Milwaukee M18 Battery Reverse Engineering

Battery electronics & reverse engineering

  • Commenters appreciate the detailed teardown, noting the use of a low‑power MCU plus an analog front-end (AFE) ASIC.
  • The AFE handles per‑cell voltage measurement, current sensing, fault protection (MOSFET cutoff), and cell balancing control, while the MCU manages higher‑level logic and communications with tools/chargers.
  • The MSP430’s deep sleep is highlighted as key to not draining packs in storage.

Charging, BMS, and cell balancing

  • Clarification that the Milwaukee pack circuitry is not the charger; the real charging regulation lives in the external charger.
  • In the pack: SOC indication, protection, current negotiation with tools, and (theoretically) balancing—though several note Milwaukee appears not to implement balancing in some lines.
  • M12 and certain DeWalt packs are reported to lack active balancing despite having sense pins, leading some users to manually balance via hobby chargers or external plugs.

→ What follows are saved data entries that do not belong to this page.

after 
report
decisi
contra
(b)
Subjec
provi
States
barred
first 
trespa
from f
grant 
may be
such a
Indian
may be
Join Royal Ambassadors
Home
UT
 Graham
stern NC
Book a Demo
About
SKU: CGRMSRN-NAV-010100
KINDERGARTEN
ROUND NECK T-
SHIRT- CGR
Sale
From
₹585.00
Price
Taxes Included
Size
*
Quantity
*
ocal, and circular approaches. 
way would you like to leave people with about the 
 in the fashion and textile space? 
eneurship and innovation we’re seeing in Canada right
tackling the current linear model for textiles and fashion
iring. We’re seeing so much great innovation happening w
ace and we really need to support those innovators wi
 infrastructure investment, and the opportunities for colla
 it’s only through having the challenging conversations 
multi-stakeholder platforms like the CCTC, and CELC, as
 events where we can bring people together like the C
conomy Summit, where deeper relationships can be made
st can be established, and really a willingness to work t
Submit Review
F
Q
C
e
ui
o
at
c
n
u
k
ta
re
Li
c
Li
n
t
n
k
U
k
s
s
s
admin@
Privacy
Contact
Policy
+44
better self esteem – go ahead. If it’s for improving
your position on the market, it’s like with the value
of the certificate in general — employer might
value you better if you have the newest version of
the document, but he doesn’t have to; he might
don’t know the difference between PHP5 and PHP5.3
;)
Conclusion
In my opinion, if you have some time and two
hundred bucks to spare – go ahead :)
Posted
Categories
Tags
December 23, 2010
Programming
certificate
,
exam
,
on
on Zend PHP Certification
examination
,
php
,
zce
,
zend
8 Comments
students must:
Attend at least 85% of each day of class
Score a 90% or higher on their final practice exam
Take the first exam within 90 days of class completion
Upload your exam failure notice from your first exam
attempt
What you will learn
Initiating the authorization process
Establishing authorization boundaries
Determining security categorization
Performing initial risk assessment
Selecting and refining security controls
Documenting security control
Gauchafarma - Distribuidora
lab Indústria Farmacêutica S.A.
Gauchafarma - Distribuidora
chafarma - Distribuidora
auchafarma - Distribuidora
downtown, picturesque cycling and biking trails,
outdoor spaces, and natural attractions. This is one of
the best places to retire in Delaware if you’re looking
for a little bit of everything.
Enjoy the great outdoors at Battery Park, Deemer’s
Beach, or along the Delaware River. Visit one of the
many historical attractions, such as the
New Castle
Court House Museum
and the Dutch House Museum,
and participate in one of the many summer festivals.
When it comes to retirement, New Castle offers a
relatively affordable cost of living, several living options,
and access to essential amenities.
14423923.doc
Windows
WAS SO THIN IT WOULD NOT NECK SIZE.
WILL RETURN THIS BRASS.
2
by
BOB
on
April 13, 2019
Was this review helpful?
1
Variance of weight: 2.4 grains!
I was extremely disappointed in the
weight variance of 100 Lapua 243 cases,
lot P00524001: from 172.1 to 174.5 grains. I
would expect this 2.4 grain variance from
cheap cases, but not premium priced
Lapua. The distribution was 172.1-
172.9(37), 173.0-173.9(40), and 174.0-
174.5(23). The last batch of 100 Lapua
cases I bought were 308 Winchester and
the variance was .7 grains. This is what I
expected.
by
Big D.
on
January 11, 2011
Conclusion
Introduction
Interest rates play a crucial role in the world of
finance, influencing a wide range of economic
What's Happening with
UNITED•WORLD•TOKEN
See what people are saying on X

Experiences vary between “no problem in 10 years” and “all went out of balance in 2 years.”

Compatibility, standards, and adapters

  • Debate about (rumored) EU moves toward standardized tool batteries; some link to actual EU battery regulation but it’s unclear whether it mandates interchangeable power‑tool packs.
  • Some see standardization as environmentally and economically beneficial; others call it unnecessary regulation since cross‑brand adapters and third‑party packs already exist.
  • Adapters are common but can bypass low‑voltage cutoff depending on where protection is implemented (tool vs battery), risking over‑discharge.

Cost, ecosystems, and sales tactics

  • Many note tool batteries are disproportionately expensive compared to raw cell prices, likening them to ink cartridges.
  • Strategy: buy tools bundled with batteries (often on sale) rather than standalone packs; Home Depot “hackable” promos and deal‑watching communities are frequently cited.
  • Tool platforms intentionally lock users into ecosystems; some expect only regulation would produce true cross‑brand compatibility.

User experiences & performance

  • Milwaukee M18/M12 systems receive strong praise for durability, pack longevity, charger behavior (round‑robin, safe standby), and breadth of tools.
  • Some prefer DeWalt for woodworking and Milwaukee for high‑torque and automotive work; Makita and Ryobi are seen as good value, especially for DIY use.
  • New “tabless” and high‑capacity cells are reported to significantly improve power delivery.

Safety, failures, DIY and knockoffs

  • Stories cover NiCd pack disappointment vs long‑lived modern Li‑ion, DIY pack rebuilds with added BMS, and one office fire from drone battery charging.
  • Opinions differ on knockoff batteries: experiences range from fine and higher‑capacity to poor cold‑weather performance and under‑spec cells; fakes of OEM packs are also reported.
  • Some run tools from bench power supplies via gutted battery shells; others explore but question USB‑C, noting the very high power levels these tools can draw.